Medial meniscus ramp and lateral meniscus posterior root lesions are present in more than a third of primary and revision ACL reconstructions.
- Sports Medicine Research Laboratory
PURPOSE: The purpose of this study was (1) to describe the meniscus tear pattern in anterior cruciate ligament (ACL)-injured patients, with a special focus on medial meniscus (MM) ramp lesions and lateral meniscus (LM) root tears and (2) to determine whether patient and injury characteristics were associated with meniscus tear patterns. METHODS: Data from 358 cases of ACL primary and revision reconstruction surgeries were extracted from a center-based registry. During arthroscopy, the presence of associated meniscus lesions was documented by systematically inspecting the anterior and posterior tibiofemoral compartments. With a special focus on MM ramp lesions and LM root tears, groups of different injury tear patterns were formed. Chi-square tests were used to determine whether these groups differed with respect to various patient and injury characteristics, including gender, previous ipsilateral ACL injuries, the injury's relation to sport, person contact during injury and the type of ACL tear.

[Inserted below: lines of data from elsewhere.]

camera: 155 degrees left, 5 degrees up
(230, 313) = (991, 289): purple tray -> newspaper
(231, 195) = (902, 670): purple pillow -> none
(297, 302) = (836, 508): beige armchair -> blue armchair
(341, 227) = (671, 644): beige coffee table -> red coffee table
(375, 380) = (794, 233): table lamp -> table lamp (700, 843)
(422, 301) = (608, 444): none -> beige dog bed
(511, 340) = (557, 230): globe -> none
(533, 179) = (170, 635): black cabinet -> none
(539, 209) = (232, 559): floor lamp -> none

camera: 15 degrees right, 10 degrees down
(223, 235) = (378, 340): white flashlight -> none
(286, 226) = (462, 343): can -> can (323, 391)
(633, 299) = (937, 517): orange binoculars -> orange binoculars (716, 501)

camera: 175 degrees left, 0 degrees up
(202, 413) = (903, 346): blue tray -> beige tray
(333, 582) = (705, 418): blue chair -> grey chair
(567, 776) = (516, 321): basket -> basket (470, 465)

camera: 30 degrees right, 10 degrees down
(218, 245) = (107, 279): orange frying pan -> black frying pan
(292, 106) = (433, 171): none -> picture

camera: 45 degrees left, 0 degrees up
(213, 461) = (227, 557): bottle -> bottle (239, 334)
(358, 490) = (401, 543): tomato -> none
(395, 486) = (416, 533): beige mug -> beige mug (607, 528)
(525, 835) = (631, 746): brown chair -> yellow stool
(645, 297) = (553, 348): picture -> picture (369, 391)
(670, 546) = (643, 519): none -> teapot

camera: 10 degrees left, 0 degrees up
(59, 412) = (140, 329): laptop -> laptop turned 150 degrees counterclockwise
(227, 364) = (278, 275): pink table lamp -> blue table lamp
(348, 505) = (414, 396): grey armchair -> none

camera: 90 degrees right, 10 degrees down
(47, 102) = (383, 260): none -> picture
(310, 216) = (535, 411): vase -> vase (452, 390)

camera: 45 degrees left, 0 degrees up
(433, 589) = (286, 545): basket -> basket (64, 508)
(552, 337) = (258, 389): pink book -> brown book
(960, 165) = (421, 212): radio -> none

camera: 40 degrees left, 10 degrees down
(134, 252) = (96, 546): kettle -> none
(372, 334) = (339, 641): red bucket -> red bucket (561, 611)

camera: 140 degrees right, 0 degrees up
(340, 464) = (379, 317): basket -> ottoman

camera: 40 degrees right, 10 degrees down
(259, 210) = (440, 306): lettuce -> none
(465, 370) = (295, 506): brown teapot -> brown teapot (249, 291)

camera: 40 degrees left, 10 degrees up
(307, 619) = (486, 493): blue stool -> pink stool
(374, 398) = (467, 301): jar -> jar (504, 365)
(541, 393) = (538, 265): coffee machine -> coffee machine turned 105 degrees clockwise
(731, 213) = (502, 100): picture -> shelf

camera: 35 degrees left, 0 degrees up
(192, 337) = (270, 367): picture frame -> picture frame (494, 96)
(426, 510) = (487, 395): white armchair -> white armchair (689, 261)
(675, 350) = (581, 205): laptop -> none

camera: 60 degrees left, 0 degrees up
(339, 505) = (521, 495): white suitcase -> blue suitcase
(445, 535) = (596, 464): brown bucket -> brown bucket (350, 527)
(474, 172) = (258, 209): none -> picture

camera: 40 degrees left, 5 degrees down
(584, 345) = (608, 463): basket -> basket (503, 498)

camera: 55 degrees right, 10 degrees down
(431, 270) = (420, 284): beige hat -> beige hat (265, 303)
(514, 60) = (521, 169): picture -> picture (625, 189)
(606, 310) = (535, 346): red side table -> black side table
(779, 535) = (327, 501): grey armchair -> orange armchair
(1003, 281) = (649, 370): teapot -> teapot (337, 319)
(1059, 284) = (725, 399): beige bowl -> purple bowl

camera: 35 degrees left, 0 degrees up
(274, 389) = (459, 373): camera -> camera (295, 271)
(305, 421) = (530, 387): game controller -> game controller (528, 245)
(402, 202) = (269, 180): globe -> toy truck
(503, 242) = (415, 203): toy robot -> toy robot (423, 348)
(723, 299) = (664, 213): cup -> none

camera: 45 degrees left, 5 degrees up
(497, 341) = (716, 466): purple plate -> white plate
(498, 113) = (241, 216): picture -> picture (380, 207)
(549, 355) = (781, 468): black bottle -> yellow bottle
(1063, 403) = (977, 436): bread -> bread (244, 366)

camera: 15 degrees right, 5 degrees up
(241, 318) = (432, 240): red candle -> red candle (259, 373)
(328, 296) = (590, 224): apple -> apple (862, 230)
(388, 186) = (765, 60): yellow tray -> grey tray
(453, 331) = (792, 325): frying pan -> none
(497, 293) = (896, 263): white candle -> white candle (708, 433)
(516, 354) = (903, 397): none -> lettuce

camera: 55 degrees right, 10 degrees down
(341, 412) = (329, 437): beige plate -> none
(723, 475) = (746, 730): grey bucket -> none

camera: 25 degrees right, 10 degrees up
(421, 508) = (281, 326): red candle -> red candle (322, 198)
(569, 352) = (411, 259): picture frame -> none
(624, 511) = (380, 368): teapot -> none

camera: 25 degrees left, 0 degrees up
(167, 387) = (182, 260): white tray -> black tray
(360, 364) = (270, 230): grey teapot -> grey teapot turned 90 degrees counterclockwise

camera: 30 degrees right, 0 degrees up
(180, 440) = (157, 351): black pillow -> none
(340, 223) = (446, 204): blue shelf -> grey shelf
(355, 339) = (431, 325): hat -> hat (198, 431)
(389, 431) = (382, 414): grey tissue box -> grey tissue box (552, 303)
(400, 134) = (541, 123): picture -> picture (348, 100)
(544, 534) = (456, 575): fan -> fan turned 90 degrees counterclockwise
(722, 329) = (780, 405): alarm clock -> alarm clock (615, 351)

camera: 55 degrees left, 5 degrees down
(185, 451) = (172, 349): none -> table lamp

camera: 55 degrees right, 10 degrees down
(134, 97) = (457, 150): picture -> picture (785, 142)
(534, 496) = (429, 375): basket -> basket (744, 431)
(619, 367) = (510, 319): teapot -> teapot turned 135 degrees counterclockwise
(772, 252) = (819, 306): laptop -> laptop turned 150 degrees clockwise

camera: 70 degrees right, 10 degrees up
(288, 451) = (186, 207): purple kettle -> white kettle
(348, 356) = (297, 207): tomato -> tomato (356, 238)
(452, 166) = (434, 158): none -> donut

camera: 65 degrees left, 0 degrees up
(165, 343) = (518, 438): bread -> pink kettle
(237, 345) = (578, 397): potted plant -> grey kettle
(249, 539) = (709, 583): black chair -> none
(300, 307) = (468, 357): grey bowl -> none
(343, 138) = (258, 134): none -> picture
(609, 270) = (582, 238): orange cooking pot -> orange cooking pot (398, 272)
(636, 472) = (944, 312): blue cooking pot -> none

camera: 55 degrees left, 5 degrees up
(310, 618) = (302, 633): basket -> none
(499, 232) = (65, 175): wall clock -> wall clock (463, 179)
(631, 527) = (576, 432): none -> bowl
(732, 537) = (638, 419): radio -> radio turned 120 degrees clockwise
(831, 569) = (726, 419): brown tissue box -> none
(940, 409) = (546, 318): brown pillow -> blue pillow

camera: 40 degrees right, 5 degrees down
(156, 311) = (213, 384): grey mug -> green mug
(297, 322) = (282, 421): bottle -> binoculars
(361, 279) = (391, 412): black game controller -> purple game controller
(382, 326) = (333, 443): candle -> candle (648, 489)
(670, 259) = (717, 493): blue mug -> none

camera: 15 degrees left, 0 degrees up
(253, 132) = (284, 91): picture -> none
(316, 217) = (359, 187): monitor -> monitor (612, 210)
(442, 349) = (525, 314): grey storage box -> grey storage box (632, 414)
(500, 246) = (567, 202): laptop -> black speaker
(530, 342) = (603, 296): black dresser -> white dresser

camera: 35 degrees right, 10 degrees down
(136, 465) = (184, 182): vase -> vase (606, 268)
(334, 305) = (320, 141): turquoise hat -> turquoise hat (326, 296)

Median age at surgery and body mass index were compared between groups using the Kruskal-Wallis test. Significance was set at p < 0.05. RESULTS: Two hundred and thirty-nine ACL injuries (67%) showed additional meniscal injuries, of which 125 (52%) involved the MM ramp and/or the LM root. Ramp lesions were more frequent in males (23% vs 12% in females, p < 0.01), in contact injuries (28% vs 16% in non-contact, p < 0.05) and in complete ACL tears (21% vs 5% in partial, p < 0.05). Combined injuries of the MM ramp and the LM root showed a higher percentage of contact injuries compared to non-contact injuries (10% vs 4%, p < 0.05). CONCLUSION: Two-thirds of all ACL injuries showed a concomitant meniscus injury, of which half involved the biomechanically relevant, but previously often undiagnosed RLMM or the PRLM. These findings provide evidence that until recently about half of ACL-associated meniscus injuries were not properly identified. Ramp lesions were more frequent in males, contact injuries and in complete ACL tears. These findings stress the need for a systematic assessment and a better understanding of the pathomechanism of these specific injuries which may have an important impact on knee biomechanics and the outcome of ACL reconstruction. LEVEL OF EVIDENCE: III.